PROBLEM TO WORK ON
Would you please copy each line of the listing that mentions "jour"?

*** Block opens ***

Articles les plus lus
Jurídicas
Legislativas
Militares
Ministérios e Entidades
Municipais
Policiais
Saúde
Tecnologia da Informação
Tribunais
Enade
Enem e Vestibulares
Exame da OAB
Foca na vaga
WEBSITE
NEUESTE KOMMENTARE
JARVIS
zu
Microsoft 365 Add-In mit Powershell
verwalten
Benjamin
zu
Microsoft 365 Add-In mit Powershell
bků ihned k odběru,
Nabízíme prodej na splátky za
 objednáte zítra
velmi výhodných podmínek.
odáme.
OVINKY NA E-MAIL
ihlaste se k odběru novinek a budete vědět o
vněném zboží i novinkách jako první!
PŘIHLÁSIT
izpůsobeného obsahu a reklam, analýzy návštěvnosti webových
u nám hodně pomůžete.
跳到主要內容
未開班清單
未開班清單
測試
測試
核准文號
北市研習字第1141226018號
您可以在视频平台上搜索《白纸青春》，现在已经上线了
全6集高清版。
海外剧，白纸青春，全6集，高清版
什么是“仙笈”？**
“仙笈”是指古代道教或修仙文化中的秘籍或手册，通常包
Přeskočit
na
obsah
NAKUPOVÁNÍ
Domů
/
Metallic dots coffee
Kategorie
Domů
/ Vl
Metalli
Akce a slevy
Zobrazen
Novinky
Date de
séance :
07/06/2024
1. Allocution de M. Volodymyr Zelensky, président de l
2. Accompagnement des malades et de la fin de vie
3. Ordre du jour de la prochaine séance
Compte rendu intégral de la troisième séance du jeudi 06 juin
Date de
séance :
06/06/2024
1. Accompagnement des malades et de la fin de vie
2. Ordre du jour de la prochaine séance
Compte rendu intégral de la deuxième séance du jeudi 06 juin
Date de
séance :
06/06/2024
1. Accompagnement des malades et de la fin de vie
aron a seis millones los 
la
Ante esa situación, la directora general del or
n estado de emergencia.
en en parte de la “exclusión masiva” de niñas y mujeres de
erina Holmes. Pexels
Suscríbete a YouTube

*** Block closes ***

EXERCISE RESULT
3. Ordre du jour de la prochaine séance
2. Ordre du jour de la prochaine séance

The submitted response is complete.